Я то и дело покупала себе новые платья, серьги, чулки, а потом долго примеривала их дома перед зеркалом — только это и доставляло мне удовольствие в дни разлуки с ним. Недостижимый идеал, к которому я стремилась — каждый раз удивлять его новым нарядом. Он едва успевал заметить приобретенные ради него блузки или лодочки — пять минут спустя они уже были сброшены и — до его отъезда — валялись где попало. И я очень хорошо знала, что никакие тряпки не спасут, если другая женщина станет для него более желанной, чем я. Все равно я не могла позволить себе предстать перед ним в знакомом ему наряде — мне казалось, что это будет непростительной ошибкой, изменой тому совершенству, которого я жаждала достичь в отношениях с ним. Однажды, движимая все тем же стремлением к совершенству, я долго листала «Технику физической любви», наткнувшись на нее в большом книжном магазине. На обложке значилось, что уже «продано 700 000 экземпляров» этой книги.
У меня нередко возникало чувство, что свою страсть я переживаю, словно пишу книгу — точно так же стараюсь продумать и отшлифовать каждую сцену, каждую деталь. Вплоть до мысли, что готова умереть, когда дойду в своей страсти «до конца», не сознавая, что значит это «до конца» — все равно как вот сейчас я готова умереть, когда через несколько месяцев закончу эту книгу.
Общаясь с людьми, я старалась не выдавать своей одержимости, хотя это было совсем не легко. Как-то в парикмахерской я видела, как все охотно отвечали болтливой клиентке, но стоило ей, запрокинув голову над тазиком, обмолвиться, что она «лечит нервы», весь персонал стал относиться к ней с некоторой настороженностью, словно это случайное признание подтверждало, что психика у нее и вправду расстроена. Я боялась, что тоже покажусь ненормальной, если вдруг скажу: «Я переживаю страсть». Стоя в очереди перед кассой в супермаркете или в банке, я всматривалась в других женщин и задавалась вопросом: сходят ли они с ума по мужчине, как я?

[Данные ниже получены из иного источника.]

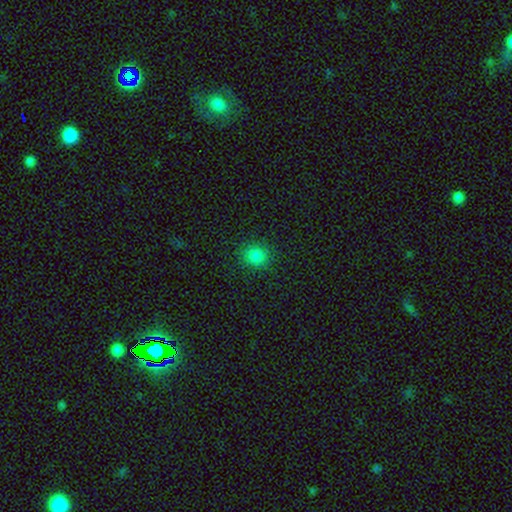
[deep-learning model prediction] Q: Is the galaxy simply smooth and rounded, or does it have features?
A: smooth — 84%.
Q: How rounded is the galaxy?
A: round — 86%.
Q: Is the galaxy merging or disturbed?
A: none — 89%.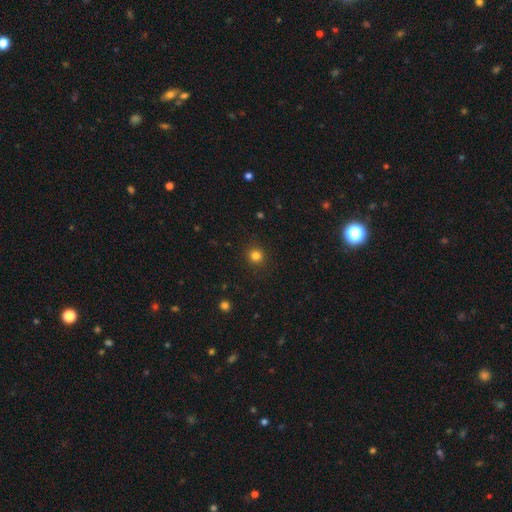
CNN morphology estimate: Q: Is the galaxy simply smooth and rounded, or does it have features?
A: smooth — 82%.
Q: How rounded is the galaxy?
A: round — 92%.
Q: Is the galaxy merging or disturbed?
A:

И если нет, то как же они могут так жить хотя я сама жила так еще совсем недавно мечтая лишь о ближайшем уик-энде, ужине в ресторане, спортивных занятиях или школьных успехах моих детей: все это сейчас стало мне в тягость или попросту безразлично.
В ответ на признание, что кто-то был или сейчас в кого-то «безумно влюблен», или у него «постоянная любовная связь», меня тоже тянуло исповедаться. Но позже, когда эйфория от взаимных излияний проходила, я очень строго корила себя за малейшую откровенность. Все эти разговоры, во время которых я поддакивала своим собеседникам: «и я», «совсем, как я», «и у меня то же самое», и т. д., казались мне совершенно бесплодными и не имели никакого отношения к моей страсти.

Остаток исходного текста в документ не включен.